Re: prefix compression implementation

Matt Corgan Fri, 16 Sep 2011 18:47:45 -0700

I'm a little confused over the direction of the DBBs in general, hence the
lack of clarity in my code.


I see value in doing fine-grained parsing of the DBB if you're going to have
a large block of data and only want to retrieve a small KV from the middle
of it.  With this trie design, you can navigate your way through the DBB
without copying hardly anything to the heap.  It would be a shame blow away
your entire L1 cache by loading a whole 256KB block onto heap if you only
want to read 200 bytes out of the middle... it can be done
ultra-efficiently.

The problem is if you're going to iterate through an entire block made of
5000 small KV's doing thousands of DBB.get(index) calls.  Those are like 10x
slower than byte[index] calls.  In that case, if it's a DBB, you want to
copy the full block on-heap and access it through the byte[] interface.  If
it's a HeapBB, then you already have access to the underlying byte[].

So there's possibly value in implementing both methods.  The main problem i
see is a lack of interfaces in the current code base.  I'll throw one
suggestion out there as food for thought.  Create a new interface:

interface HCell{
  byte[] getRow();
  byte[] getFamily();
  byte[] getQualifier();
  long getTimestamp();
  byte getType();
  byte[] getValue();

  //plus an endless list of convenience methods:
  int getKeyLength();
  KeyValue getKeyValue();
  boolean isDelete();
  //etc, etc (or put these in sub-interface)
}

We could start by making KeyValue implement that interface and then slowly
change pieces of the code base to use HCell.  That will allow us to start
elegantly working in different implementations.
PtKeyValue<https://github.com/hotpads/hbase-prefix-trie/blob/master/src/org/apache/hadoop/hbase/keyvalue/trie/compact/read/PtKeyValue.java>would
be one of them.  During the transition, you can always call
PtKeyValue.getCopiedKeyValue() which will instantiate a new byte[] in the
traditional KeyValue format.

We'd also want an interface for HFileBlock, and a few others...

Some of this stuff is overwhelming to think about in parallel with the
existing hbase code, but it's actually not very complicated from a
standalone perspective.  If you can isolate it into a module behind an
interface, then it's just a bunch of converting things to bytes and back.
 There are (hopefully) no exceptions, gc pauses, cascading failures, etc...
all the things that are hard to handle to begin with and especially time
consuming to debug, emulate, and write tests for.  There's not even
multi-threading!  It's pretty easy to write tests for it and then never look
at it again.

Matt

On Fri, Sep 16, 2011 at 6:08 PM, Ryan Rawson <[email protected]> wrote:

> Hey this stuff looks really interesting!

**Assignment A**. In the post on prefix compression, how much slower are DBB.get(index) calls than byte[index] calls?
The listing below is unrelated to the mailing list post above.

**Supplied material**.
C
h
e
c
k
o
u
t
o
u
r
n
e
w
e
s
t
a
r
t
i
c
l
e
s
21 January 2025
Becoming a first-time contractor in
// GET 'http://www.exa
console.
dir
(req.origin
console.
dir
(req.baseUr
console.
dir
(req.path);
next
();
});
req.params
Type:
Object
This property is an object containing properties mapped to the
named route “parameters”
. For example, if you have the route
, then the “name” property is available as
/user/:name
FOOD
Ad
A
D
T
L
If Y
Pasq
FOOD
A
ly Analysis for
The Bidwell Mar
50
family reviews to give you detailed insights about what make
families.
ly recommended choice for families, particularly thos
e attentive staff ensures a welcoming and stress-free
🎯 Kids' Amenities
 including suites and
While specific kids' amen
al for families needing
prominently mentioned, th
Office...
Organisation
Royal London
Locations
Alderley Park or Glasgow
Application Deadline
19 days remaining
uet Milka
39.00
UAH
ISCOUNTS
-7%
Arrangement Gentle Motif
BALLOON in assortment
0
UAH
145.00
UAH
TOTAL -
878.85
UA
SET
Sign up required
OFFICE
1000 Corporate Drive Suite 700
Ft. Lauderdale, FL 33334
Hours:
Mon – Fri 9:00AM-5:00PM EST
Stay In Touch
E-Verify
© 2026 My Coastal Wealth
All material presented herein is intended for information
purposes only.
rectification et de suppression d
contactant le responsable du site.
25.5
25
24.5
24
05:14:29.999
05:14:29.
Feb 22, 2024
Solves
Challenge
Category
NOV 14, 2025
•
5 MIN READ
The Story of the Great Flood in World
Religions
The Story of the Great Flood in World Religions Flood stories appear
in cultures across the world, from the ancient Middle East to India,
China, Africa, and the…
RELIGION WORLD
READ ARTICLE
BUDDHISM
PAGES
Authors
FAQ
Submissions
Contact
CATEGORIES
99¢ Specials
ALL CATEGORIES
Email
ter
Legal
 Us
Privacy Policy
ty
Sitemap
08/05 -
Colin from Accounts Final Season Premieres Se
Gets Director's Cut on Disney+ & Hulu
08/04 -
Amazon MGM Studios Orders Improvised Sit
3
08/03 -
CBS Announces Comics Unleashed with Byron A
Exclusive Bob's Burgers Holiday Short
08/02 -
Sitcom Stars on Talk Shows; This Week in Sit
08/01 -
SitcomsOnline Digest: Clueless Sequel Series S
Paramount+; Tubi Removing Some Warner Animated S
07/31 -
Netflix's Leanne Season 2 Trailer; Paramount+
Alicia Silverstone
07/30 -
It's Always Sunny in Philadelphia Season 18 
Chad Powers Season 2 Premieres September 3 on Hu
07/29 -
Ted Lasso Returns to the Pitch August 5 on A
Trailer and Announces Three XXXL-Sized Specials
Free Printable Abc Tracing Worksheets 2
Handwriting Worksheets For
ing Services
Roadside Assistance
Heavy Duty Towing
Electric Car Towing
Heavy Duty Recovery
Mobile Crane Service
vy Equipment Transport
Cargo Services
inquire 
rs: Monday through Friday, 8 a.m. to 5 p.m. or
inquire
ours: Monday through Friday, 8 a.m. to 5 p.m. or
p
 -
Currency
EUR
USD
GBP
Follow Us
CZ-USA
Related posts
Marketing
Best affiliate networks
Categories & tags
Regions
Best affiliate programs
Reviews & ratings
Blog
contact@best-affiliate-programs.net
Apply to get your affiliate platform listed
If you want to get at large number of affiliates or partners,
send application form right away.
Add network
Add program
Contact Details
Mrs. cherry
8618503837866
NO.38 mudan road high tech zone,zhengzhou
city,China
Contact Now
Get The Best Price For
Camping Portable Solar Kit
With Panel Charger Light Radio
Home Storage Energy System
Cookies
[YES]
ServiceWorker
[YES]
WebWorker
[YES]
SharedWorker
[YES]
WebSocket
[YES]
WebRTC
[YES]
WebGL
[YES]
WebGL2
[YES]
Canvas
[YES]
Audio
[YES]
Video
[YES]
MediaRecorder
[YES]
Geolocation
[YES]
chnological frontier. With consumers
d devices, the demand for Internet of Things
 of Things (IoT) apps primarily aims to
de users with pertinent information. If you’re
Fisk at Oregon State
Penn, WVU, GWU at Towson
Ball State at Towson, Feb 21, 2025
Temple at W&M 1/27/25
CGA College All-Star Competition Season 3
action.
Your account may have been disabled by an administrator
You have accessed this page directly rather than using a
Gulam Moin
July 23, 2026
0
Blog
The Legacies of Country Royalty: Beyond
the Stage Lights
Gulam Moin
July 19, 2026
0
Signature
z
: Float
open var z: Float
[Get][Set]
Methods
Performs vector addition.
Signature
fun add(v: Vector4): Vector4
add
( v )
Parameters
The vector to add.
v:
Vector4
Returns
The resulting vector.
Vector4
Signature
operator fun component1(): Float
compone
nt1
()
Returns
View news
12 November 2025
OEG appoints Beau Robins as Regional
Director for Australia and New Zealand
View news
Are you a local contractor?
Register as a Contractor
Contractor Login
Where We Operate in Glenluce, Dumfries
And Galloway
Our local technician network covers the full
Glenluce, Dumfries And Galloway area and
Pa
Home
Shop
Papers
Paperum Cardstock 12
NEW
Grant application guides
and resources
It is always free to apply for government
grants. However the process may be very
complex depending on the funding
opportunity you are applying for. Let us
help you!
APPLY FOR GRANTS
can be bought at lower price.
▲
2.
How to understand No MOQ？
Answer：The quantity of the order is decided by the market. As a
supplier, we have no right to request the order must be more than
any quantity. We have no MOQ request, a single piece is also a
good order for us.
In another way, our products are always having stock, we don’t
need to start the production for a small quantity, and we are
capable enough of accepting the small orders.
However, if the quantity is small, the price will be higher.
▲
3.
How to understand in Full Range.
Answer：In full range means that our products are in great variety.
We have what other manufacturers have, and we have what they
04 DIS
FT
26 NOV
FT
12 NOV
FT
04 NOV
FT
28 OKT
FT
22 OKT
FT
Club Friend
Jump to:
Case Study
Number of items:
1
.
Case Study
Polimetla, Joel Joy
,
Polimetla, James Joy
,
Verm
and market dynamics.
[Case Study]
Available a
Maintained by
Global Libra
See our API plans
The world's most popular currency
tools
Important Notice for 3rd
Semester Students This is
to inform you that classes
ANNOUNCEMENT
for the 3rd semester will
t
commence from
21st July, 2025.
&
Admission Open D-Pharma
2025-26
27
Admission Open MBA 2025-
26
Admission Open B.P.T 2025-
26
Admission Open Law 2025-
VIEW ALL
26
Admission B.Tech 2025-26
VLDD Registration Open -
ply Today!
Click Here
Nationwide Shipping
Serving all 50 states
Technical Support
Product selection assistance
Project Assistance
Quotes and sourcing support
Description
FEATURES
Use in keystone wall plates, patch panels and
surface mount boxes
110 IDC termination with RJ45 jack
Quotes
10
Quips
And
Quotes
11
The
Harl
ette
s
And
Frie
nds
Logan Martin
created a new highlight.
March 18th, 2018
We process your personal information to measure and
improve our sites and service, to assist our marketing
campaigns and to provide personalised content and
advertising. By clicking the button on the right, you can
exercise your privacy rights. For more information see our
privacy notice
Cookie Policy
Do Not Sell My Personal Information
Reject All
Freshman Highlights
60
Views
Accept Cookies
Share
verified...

**Assignment B**. Swap "UAH" for "USD" in the listing, starting at its first line and ending at the line containing "All material presented". Return only those lines, with nothing else changed.

**Worked solution A**. They are about 10x slower.

**Worked solution B**.
C
h
e
c
k
o
u
t
o
u
r
n
e
w
e
s
t
a
r
t
i
c
l
e
s
21 January 2025
Becoming a first-time contractor in
// GET 'http://www.exa
console.
dir
(req.origin
console.
dir
(req.baseUr
console.
dir
(req.path);
next
();
});
req.params
Type:
Object
This property is an object containing properties mapped to the
named route “parameters”
. For example, if you have the route
, then the “name” property is available as
/user/:name
FOOD
Ad
A
D
T
L
If Y
Pasq
FOOD
A
ly Analysis for
The Bidwell Mar
50
family reviews to give you detailed insights about what make
families.
ly recommended choice for families, particularly thos
e attentive staff ensures a welcoming and stress-free
🎯 Kids' Amenities
 including suites and
While specific kids' amen
al for families needing
prominently mentioned, th
Office...
Organisation
Royal London
Locations
Alderley Park or Glasgow
Application Deadline
19 days remaining
uet Milka
39.00
USD
ISCOUNTS
-7%
Arrangement Gentle Motif
BALLOON in assortment
0
USD
145.00
USD
TOTAL -
878.85
UA
SET
Sign up required
OFFICE
1000 Corporate Drive Suite 700
Ft. Lauderdale, FL 33334
Hours:
Mon – Fri 9:00AM-5:00PM EST
Stay In Touch
E-Verify
© 2026 My Coastal Wealth
All material presented herein is intended for information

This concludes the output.